Yaşanan mesleki erozyon öğretmeni savunmasız bırakmış
Öğretmenlerin emeğini yok sayan, itibarını örseleyen, eğitimdeki etki alanını daraltan, eğitimin aktörünü neredeyse bir figürana dönüştüren, bu mesleği her türlü haksızlığa ve saldırıya açık hâle getiren yaklaşımlar, politikalar bugün geldiğimiz noktanın sebebidir. Yaşanan mesleki erozyon öğretmeni savunmasız bırakmış, saldırılara açık hâle getirmiştir. Topluma verdiklerine ters orantılı olarak yeteri kadar mağdur edilen öğretmenlerimiz ilgisiz, desteksiz, çaresiz bırakılmamalıdır.
Ölümlerin olması mı beklenmektedir?
Öncelikle MEB, misyonuyla yakıştıramadığımız ve anlaşılmaz bir şekilde her defasında öğretmeni zora sokan, mağdur eden uygulamalardan bir an önce vazgeçmeli, onları en etkili ve güven verici tarzda korumalıdır. Bu önlemleri almak için yoksa başka darpların, yaralamaların, ölümlerin olması mı beklenmektedir?
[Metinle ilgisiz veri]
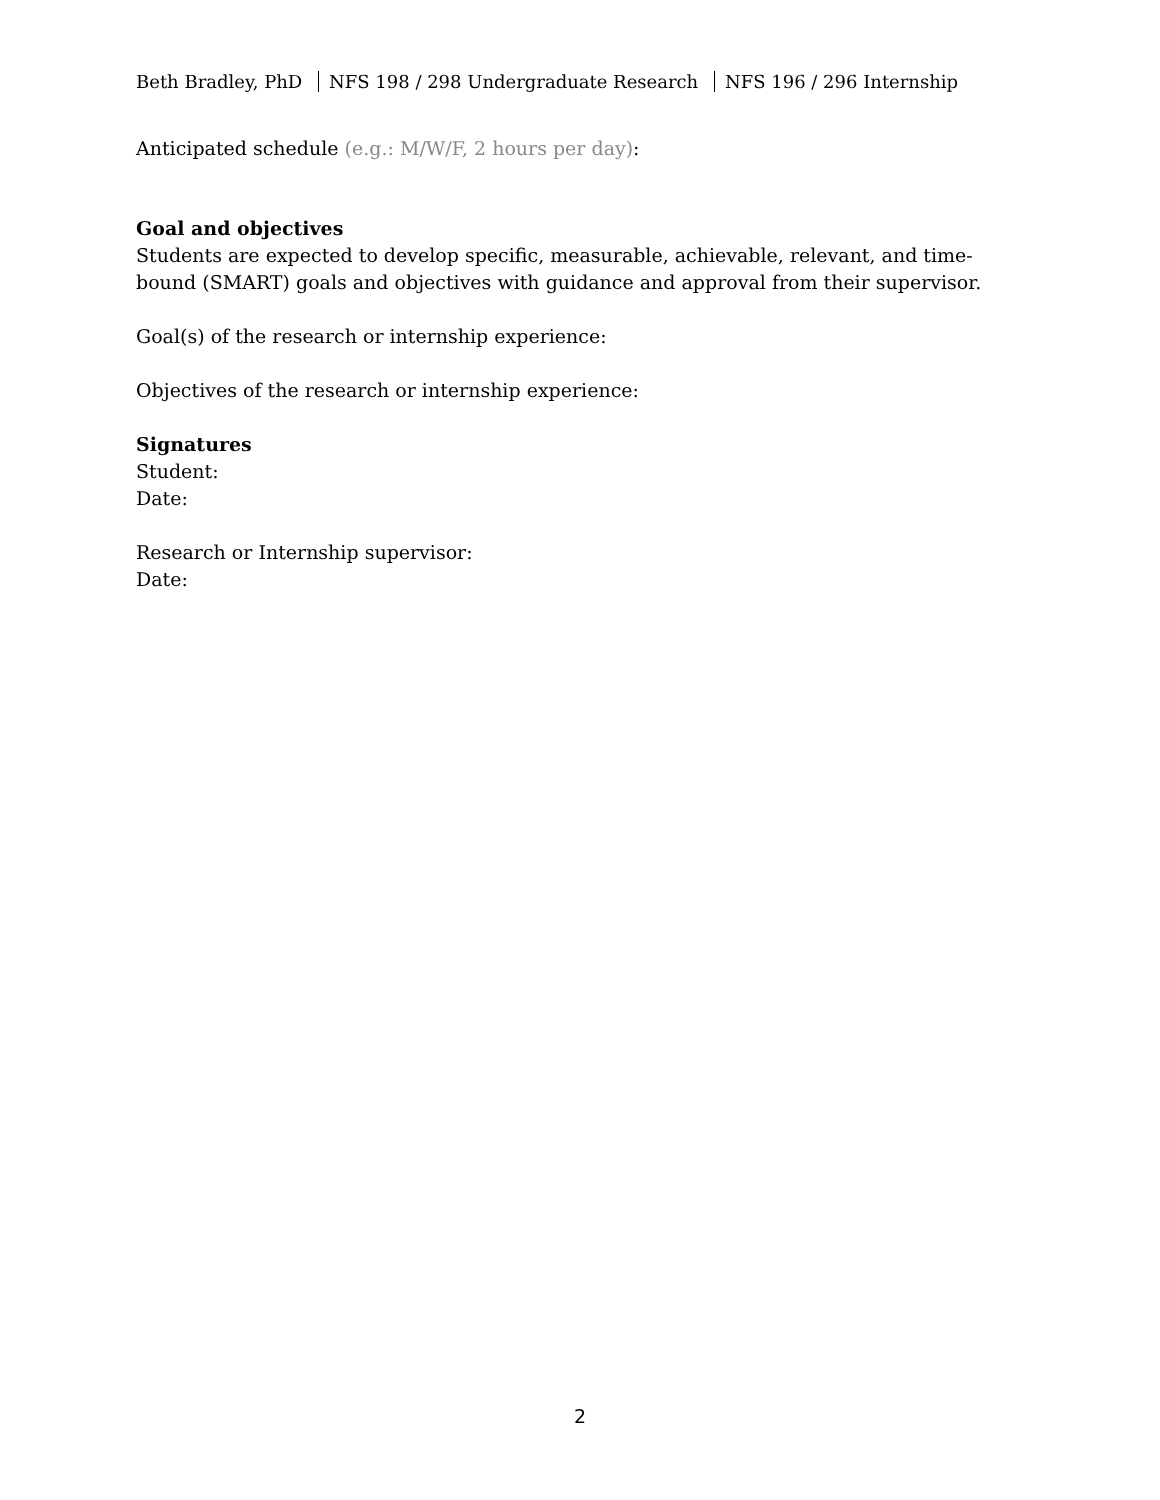Beth Bradley, PhD NFS 198 / 298 Undergraduate Research NFS 196 / 296 Internship
Anticipated schedule (e.g.: M/W/F, 2 hours per day):
Goal and objectives
Students are expected to develop specific, measurable, achievable, relevant, and time-bound (SMART) goals and objectives with guidance and approval from their supervisor.
Goal(s) of the research or internship experience:
Objectives of the research or internship experience:
Signatures
Student:
Date:
Research or Internship supervisor:
Date:
2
Harekete geçmek için daha kaç eğitimcimizin darbedilmesi, yaralanması ve öldürülmesi gerekir? Millî Eğitim Bakanlığı bu tür olaylarda sessiz kalmamalı, personeline sahip çıkmalı, gerekli açıklamaları yapmalı, gerekli adımları atacak iradeyi ortaya koymalıdır.
Şiddete karşı kayıtsız şartsız öğretmenlerimizin yanındayız
Biz öğretmenlerimizi hedef alan bütün saldırılar sona erdirilinceye, kanlı, karanlık bu şuursuzluk son buluncaya kadar, herkesi sorumluluk almaya davet ediyoruz. Ruhumuzu besleyen, benliğimizi geliştiren, geleceğimizi aydınlatan, milletçe varlığımızın dayanağı olan eğitimin şiddetin esiri olmasına hep birlikte karşı durmalıyız. Öğretmenlerden öğrencilere, yöneticilerden velilere kadar bütün eğitim camiasını, millet temelinde geniş bir aile gibi düşünüyoruz. Bizim nazarımızda her üyesiyle saygıya değer bu ailenin hangi ferdine olursa olsun, yapılan saldırıyı kayıtsız şartsız te’lin ediyor, bilginin gücünü cehaletin cürmüne teslim etmeyeceğiz. Şiddete karşı kayıtsız şartsız öğretmenlerimizin yanında olarak, yetkililerin bundan böyle şiddeti sonlandıracak etkili önlemler alacağını ümit ve temenni ediyor, uğradığı bıçaklı saldırı sonucu ağır yaralanan okul müdürümüz Yusuf Vural’a acil şifalar diliyoruz.